Archery release aids are an indispensable tool for all but the most traditional bowhunters. Here we lay out the best archery releases of 2022.
Release aids in bowhunting require a very “hands-on” experience. What may work and feel the best for one hunter and their overall style, might be awful for the next. Few people have enough time or budget to try every release on the market though.
In light of that, we’ve rounded up the best of the best. And more particularly, what we believe is the best for all things bowhunting. Not only do these cater toward accuracy, but they are practical for being in the field.
Whether it’s spot and stalking through the desert, sitting in a treestand, or running and gunning through the mountains, we’ve got you covered.
Scroll through to see all of our recommended buys or jump to the category you’re looking for. At the end of our list, be sure to check out our buyer’s guide.

========================

Problems and tasks -
1. According to the text on archery release aids, why did the writers round up the best releases? Answer in one to three sentences.
2. Please say whether each statement agrees with the archery release text, answering yes or no and quoting the words that decide it: (a) Release aids are described as indispensable for all but the most traditional bowhunters. (b) The recommended releases were chosen for accuracy alone. (c) The buyer's guide comes at the start of the list.
3. Rewrite the archery release text from "Whether it’s spot" to "our buyer’s guide.", changing "treestand" to "ground blind".

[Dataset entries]

========================

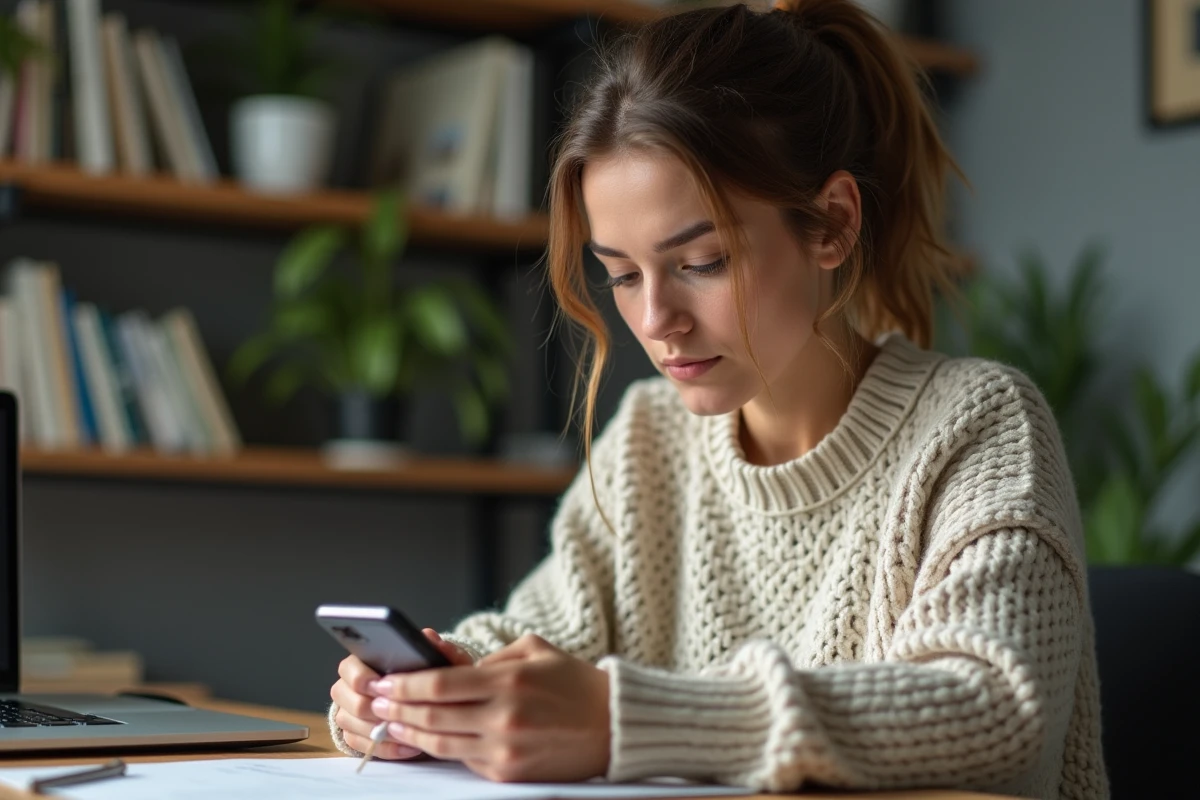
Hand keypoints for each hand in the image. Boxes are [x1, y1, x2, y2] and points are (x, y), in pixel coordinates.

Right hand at [330, 628, 471, 759]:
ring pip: (350, 722)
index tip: (380, 684)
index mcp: (362, 662)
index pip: (348, 667)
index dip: (361, 677)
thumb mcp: (439, 661)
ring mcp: (348, 712)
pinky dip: (386, 748)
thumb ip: (436, 648)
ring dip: (380, 729)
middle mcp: (349, 686)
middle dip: (372, 706)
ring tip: (407, 731)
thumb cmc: (428, 677)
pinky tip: (409, 746)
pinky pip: (361, 745)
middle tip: (397, 711)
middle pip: (346, 698)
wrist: (429, 701)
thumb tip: (428, 636)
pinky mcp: (355, 735)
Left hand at [367, 633, 610, 782]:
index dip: (404, 684)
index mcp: (507, 682)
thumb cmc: (574, 682)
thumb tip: (449, 667)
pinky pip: (464, 760)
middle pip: (431, 716)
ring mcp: (505, 750)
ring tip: (392, 721)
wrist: (613, 725)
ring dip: (410, 732)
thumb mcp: (534, 651)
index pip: (438, 685)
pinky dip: (443, 747)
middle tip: (376, 700)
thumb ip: (490, 658)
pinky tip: (429, 736)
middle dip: (396, 708)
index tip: (383, 681)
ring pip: (441, 744)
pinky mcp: (509, 773)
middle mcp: (503, 719)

========================

Answers for each item -
1. Release aids call for a hands-on experience, and what works and feels best for one hunter may be awful for the next. Few people have enough time or budget to try every release on the market. In light of that, the writers rounded up the best of the best.

2.
(a) Yes: "Archery release aids are an indispensable tool for all but the most traditional bowhunters."
(b) No: "Not only do these cater toward accuracy, but they are practical for being in the field."
(c) No: "At the end of our list, be sure to check out our buyer’s guide."

3.
Whether it’s spot and stalking through the desert, sitting in a ground blind, or running and gunning through the mountains, we’ve got you covered.
Scroll through to see all of our recommended buys or jump to the category you’re looking for. At the end of our list, be sure to check out our buyer’s guide.